I would definitely go with the proxy method, i.e. force all Internet traffic through the filtering proxy. Anything client-side is quite easily defeated if your users have the knowledge (and even filtering proxies can be, with even more knowledge... )

[ringfinger]

Well, first of all there's nothing to worry about with the whole knowledge thing.. these guys are "rent-a-cop" security guards with no basically computer skills. And as I said before I can't redirect them through another proxy as they have to connect to our network proxy to perform other tasks and run certain apps.

[cluberti]

Since there are some "issues" with https: sites and content advisor / parental controls, you should consider using a proxy.pac file as the autoconfiguration address, and that'd allow you to lock things down even further. Information on proxying in Internet Explorer, configuration of proxy based on configuration scripts, and specific information on .js or .pac proxy files in Internet Explorer can be found at the following URLs:

http://www.microsoft.com/technet/prodtechn...k.mspx?mfr=true

http://www.microsoft.com/technet/prodtechn...s.mspx?mfr=true

http://www.microsoft.com/mind/0599/faq/faq0599.asp

http://wp.netscape.com/eng/mozilla/2.0/rel...proxy-live.html

http://java.sun.com/j2se/1.4.2/docs/guide/...xie_config.html

A sample proxy .pac file that allows traffic to local LAN sites (for example, http://localsite), allows https traffic to all pages at mail.yourcompany.com, but blocks all other traffic (including all other http and https traffic) is listed below:

//beginning of file

   function FindProxyForURL(url, host)
   {
	 if (isPlainHostName(host))
		 return "DIRECT";
		   else
	 if (shExpMatch(host, "https://mail.yourcompany.com", "*/*"))
		 return "DIRECT";
		   else
	 if (url.substring(0, 5) == "http:")
		 return "PROXY 127.0.0.1:4321";
		   else
	 if (url.substring(0, 4) == "ftp:")
		 return "PROXY 127.0.0.1:4321";
		   else
	 if (url.substring(0, 7) == "gopher:")
		 return "PROXY 127.0.0.1:4321";
		   else
	 if (url.substring(0, 6) == "https:")
		 return "PROXY 127.0.0.1.4321";
		   else

		 return "PROXY 127.0.0.1:4321";
   }

//end of file

The proxy file above simply displays a “page could not be displayed” error page when a page that is disallowed by the proxy is attempted (in the above case, this would be anything that is not local LAN traffic or https traffic to mail.yourcompany.com).

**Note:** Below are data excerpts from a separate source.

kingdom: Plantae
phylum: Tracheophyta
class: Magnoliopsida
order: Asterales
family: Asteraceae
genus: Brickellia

If you wish to redirect the user, or display a custom error page, you must have a proxy web server running at the address after the “PROXY” line, and at the port specified (can be any port, I used 4321 as an example).

[ringfinger]

Thanks for the info cluberti. As of now we are utilizing a proxy.pac file on our network... I wonder if i could just edit it to fit the needs of these particular boxes. I know nothing about creating/modifying them, but for the most part understand what you've posted in code.